**Task prompt:**
The response should be an exact copy of every record.

**Information given:**
================
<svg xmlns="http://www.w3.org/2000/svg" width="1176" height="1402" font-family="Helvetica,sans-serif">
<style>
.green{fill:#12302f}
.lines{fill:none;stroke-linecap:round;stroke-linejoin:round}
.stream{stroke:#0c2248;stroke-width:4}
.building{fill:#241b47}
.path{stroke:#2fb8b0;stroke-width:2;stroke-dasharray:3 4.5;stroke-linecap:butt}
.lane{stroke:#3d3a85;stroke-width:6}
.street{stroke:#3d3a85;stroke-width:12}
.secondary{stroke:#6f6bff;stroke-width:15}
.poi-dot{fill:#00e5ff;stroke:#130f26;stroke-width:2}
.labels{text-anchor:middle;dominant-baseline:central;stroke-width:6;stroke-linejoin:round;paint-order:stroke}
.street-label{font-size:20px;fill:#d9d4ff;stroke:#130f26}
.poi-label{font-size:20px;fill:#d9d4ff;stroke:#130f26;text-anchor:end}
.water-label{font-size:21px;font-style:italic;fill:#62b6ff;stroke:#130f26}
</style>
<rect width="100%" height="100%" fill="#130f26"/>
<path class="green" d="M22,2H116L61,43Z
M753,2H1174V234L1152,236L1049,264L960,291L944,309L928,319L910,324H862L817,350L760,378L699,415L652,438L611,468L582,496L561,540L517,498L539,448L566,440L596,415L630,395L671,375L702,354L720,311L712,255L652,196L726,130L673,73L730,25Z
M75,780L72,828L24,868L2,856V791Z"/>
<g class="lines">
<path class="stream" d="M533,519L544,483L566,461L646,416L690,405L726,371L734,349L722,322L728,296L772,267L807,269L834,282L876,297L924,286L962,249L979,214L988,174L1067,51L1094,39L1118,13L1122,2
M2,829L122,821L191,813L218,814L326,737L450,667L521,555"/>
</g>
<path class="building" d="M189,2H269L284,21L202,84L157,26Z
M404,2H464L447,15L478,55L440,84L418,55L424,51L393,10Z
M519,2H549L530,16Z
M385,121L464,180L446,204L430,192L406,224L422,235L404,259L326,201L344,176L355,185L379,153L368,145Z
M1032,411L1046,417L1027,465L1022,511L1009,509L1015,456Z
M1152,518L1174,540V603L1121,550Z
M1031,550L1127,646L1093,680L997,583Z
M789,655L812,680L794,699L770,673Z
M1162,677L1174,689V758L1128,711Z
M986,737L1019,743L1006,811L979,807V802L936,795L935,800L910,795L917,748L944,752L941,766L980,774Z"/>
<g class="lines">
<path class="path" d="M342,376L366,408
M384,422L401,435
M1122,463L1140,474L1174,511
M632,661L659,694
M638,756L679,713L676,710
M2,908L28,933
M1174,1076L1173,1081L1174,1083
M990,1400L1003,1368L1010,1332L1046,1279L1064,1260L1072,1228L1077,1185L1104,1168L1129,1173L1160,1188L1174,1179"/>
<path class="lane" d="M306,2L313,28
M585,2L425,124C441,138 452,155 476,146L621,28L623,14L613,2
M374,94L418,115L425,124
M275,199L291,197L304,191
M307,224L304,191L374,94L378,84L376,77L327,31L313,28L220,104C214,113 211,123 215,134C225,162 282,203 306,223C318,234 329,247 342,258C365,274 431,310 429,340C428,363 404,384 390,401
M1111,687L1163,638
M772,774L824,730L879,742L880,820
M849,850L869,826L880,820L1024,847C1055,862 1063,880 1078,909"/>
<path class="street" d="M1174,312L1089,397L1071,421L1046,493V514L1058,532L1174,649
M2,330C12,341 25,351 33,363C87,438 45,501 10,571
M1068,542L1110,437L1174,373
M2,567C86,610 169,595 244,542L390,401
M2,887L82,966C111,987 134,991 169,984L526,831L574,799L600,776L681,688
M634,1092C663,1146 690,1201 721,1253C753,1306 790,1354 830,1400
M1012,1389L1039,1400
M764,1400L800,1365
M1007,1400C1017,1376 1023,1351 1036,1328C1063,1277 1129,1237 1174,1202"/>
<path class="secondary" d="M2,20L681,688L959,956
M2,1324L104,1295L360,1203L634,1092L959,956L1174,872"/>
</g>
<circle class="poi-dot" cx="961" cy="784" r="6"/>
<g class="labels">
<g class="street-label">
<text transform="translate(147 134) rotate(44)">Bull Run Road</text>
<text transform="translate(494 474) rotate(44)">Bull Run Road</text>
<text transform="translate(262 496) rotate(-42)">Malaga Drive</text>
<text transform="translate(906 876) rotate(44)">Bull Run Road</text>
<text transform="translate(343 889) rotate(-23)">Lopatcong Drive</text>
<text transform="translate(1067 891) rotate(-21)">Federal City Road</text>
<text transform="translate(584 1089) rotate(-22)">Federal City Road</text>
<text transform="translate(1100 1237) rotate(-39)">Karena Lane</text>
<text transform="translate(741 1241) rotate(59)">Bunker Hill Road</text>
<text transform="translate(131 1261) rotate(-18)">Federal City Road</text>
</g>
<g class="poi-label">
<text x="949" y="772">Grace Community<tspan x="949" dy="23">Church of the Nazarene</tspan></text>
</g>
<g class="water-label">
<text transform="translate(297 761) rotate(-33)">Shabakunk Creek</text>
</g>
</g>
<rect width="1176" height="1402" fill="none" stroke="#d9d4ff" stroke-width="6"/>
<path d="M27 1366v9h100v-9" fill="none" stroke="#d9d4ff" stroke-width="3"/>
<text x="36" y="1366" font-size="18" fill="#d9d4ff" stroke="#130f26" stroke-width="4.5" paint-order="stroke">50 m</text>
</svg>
================
**Response box:**
<svg xmlns="http://www.w3.org/2000/svg" width="1176" height="1402" font-family="Helvetica,sans-serif">
<style>
.green{fill:#12302f}
.lines{fill:none;stroke-linecap:round;stroke-linejoin:round}
.stream{stroke:#0c2248;stroke-width:4}
.building{fill:#241b47}
.path{stroke:#2fb8b0;stroke-width:2;stroke-dasharray:3 4.5;stroke-linecap:butt}
.lane{stroke:#3d3a85;stroke-width:6}
.street{stroke:#3d3a85;stroke-width:12}
.secondary{stroke:#6f6bff;stroke-width:15}
.poi-dot{fill:#00e5ff;stroke:#130f26;stroke-width:2}
.labels{text-anchor:middle;dominant-baseline:central;stroke-width:6;stroke-linejoin:round;paint-order:stroke}
.street-label{font-size:20px;fill:#d9d4ff;stroke:#130f26}
.poi-label{font-size:20px;fill:#d9d4ff;stroke:#130f26;text-anchor:end}
.water-label{font-size:21px;font-style:italic;fill:#62b6ff;stroke:#130f26}
</style>
<rect width="100%" height="100%" fill="#130f26"/>
<path class="green" d="M22,2H116L61,43Z
M753,2H1174V234L1152,236L1049,264L960,291L944,309L928,319L910,324H862L817,350L760,378L699,415L652,438L611,468L582,496L561,540L517,498L539,448L566,440L596,415L630,395L671,375L702,354L720,311L712,255L652,196L726,130L673,73L730,25Z
M75,780L72,828L24,868L2,856V791Z"/>
<g class="lines">
<path class="stream" d="M533,519L544,483L566,461L646,416L690,405L726,371L734,349L722,322L728,296L772,267L807,269L834,282L876,297L924,286L962,249L979,214L988,174L1067,51L1094,39L1118,13L1122,2
M2,829L122,821L191,813L218,814L326,737L450,667L521,555"/>
</g>
<path class="building" d="M189,2H269L284,21L202,84L157,26Z
M404,2H464L447,15L478,55L440,84L418,55L424,51L393,10Z
M519,2H549L530,16Z
M385,121L464,180L446,204L430,192L406,224L422,235L404,259L326,201L344,176L355,185L379,153L368,145Z
M1032,411L1046,417L1027,465L1022,511L1009,509L1015,456Z
M1152,518L1174,540V603L1121,550Z
M1031,550L1127,646L1093,680L997,583Z
M789,655L812,680L794,699L770,673Z
M1162,677L1174,689V758L1128,711Z
M986,737L1019,743L1006,811L979,807V802L936,795L935,800L910,795L917,748L944,752L941,766L980,774Z"/>
<g class="lines">
<path class="path" d="M342,376L366,408
M384,422L401,435
M1122,463L1140,474L1174,511
M632,661L659,694
M638,756L679,713L676,710
M2,908L28,933
M1174,1076L1173,1081L1174,1083
M990,1400L1003,1368L1010,1332L1046,1279L1064,1260L1072,1228L1077,1185L1104,1168L1129,1173L1160,1188L1174,1179"/>
<path class="lane" d="M306,2L313,28
M585,2L425,124C441,138 452,155 476,146L621,28L623,14L613,2
M374,94L418,115L425,124
M275,199L291,197L304,191
M307,224L304,191L374,94L378,84L376,77L327,31L313,28L220,104C214,113 211,123 215,134C225,162 282,203 306,223C318,234 329,247 342,258C365,274 431,310 429,340C428,363 404,384 390,401
M1111,687L1163,638
M772,774L824,730L879,742L880,820
M849,850L869,826L880,820L1024,847C1055,862 1063,880 1078,909"/>
<path class="street" d="M1174,312L1089,397L1071,421L1046,493V514L1058,532L1174,649
M2,330C12,341 25,351 33,363C87,438 45,501 10,571
M1068,542L1110,437L1174,373
M2,567C86,610 169,595 244,542L390,401
M2,887L82,966C111,987 134,991 169,984L526,831L574,799L600,776L681,688
M634,1092C663,1146 690,1201 721,1253C753,1306 790,1354 830,1400
M1012,1389L1039,1400
M764,1400L800,1365
M1007,1400C1017,1376 1023,1351 1036,1328C1063,1277 1129,1237 1174,1202"/>
<path class="secondary" d="M2,20L681,688L959,956
M2,1324L104,1295L360,1203L634,1092L959,956L1174,872"/>
</g>
<circle class="poi-dot" cx="961" cy="784" r="6"/>
<g class="labels">
<g class="street-label">
<text transform="translate(147 134) rotate(44)">Bull Run Road</text>
<text transform="translate(494 474) rotate(44)">Bull Run Road</text>
<text transform="translate(262 496) rotate(-42)">Malaga Drive</text>
<text transform="translate(906 876) rotate(44)">Bull Run Road</text>
<text transform="translate(343 889) rotate(-23)">Lopatcong Drive</text>
<text transform="translate(1067 891) rotate(-21)">Federal City Road</text>
<text transform="translate(584 1089) rotate(-22)">Federal City Road</text>
<text transform="translate(1100 1237) rotate(-39)">Karena Lane</text>
<text transform="translate(741 1241) rotate(59)">Bunker Hill Road</text>
<text transform="translate(131 1261) rotate(-18)">Federal City Road</text>
</g>
<g class="poi-label">
<text x="949" y="772">Grace Community<tspan x="949" dy="23">Church of the Nazarene</tspan></text>
</g>
<g class="water-label">
<text transform="translate(297 761) rotate(-33)">Shabakunk Creek</text>
</g>
</g>
<rect width="1176" height="1402" fill="none" stroke="#d9d4ff" stroke-width="6"/>
<path d="M27 1366v9h100v-9" fill="none" stroke="#d9d4ff" stroke-width="3"/>
<text x="36" y="1366" font-size="18" fill="#d9d4ff" stroke="#130f26" stroke-width="4.5" paint-order="stroke">50 m</text>
</svg>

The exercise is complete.